#### [DIRECTIONS]
Return, exactly as written, the line containing "6: (208, 650)" and every line after it to the end of the records below, with no pictures.

[Absolute pixel coordinate data]

——

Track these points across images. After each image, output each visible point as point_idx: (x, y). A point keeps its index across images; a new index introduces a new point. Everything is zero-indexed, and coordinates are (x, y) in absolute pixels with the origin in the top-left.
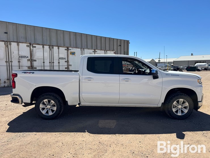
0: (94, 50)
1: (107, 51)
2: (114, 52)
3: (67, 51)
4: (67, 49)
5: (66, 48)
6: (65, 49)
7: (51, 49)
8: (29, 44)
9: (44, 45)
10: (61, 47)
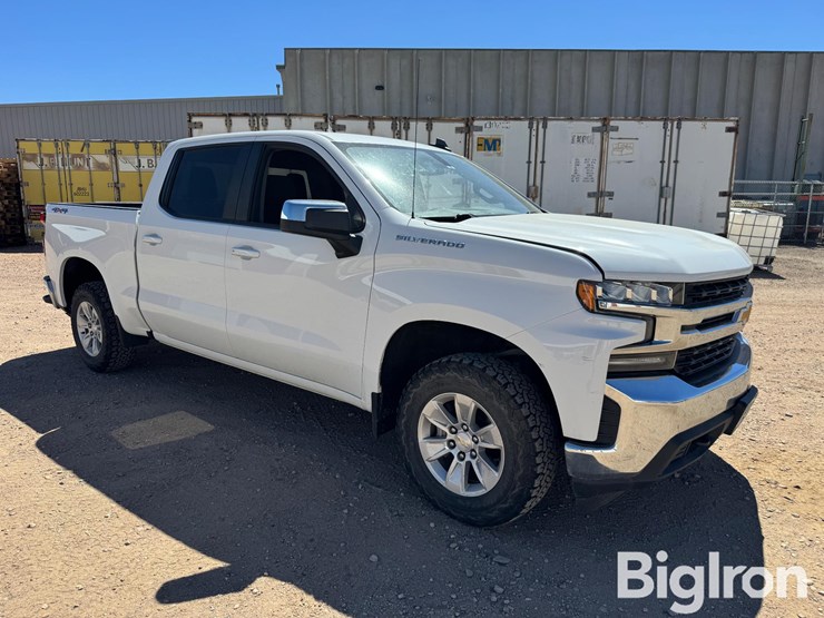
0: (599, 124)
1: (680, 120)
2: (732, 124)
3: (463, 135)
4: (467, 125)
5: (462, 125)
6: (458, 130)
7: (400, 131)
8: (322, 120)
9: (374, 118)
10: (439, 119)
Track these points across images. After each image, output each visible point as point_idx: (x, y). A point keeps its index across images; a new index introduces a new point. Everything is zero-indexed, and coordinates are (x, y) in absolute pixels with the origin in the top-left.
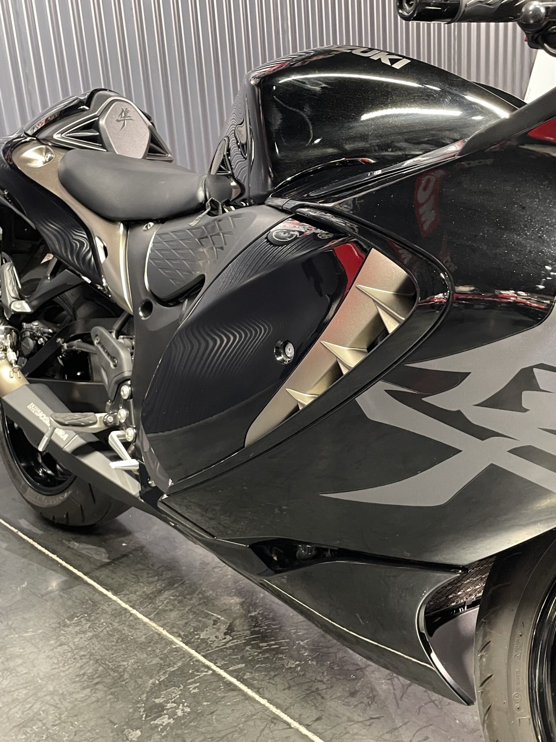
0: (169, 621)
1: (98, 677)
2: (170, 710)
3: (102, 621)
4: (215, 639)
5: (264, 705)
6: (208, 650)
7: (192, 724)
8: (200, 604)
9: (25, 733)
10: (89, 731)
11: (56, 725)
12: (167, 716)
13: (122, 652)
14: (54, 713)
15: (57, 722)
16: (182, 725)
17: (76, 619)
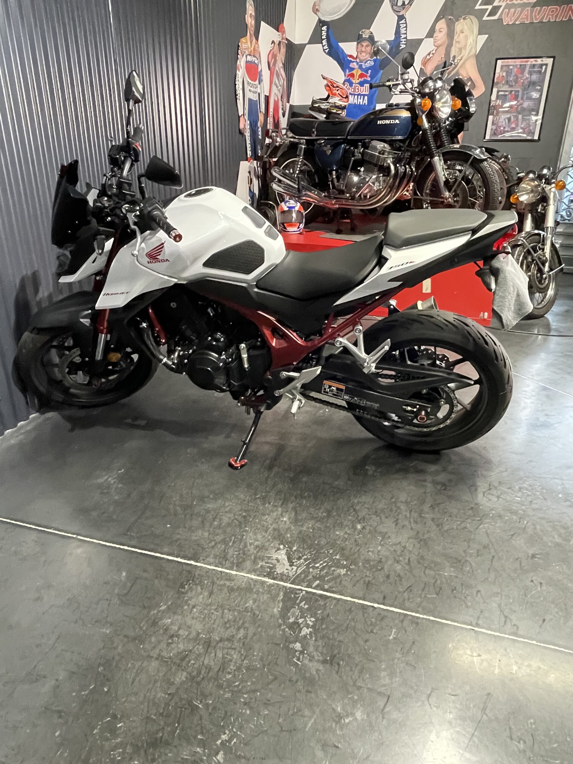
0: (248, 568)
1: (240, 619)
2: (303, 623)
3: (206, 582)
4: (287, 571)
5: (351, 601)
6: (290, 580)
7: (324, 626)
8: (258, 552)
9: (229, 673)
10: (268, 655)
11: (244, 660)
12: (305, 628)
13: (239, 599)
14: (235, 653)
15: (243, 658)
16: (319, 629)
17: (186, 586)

——

#### [ANSWER SECTION]
6: (208, 650)
7: (192, 724)
8: (200, 604)
9: (25, 733)
10: (89, 731)
11: (56, 725)
12: (167, 716)
13: (122, 652)
14: (54, 713)
15: (57, 722)
16: (182, 725)
17: (76, 619)
0: (248, 568)
1: (240, 619)
2: (303, 623)
3: (206, 582)
4: (287, 571)
5: (351, 601)
6: (290, 580)
7: (324, 626)
8: (258, 552)
9: (229, 673)
10: (268, 655)
11: (244, 660)
12: (305, 628)
13: (239, 599)
14: (235, 653)
15: (243, 658)
16: (319, 629)
17: (186, 586)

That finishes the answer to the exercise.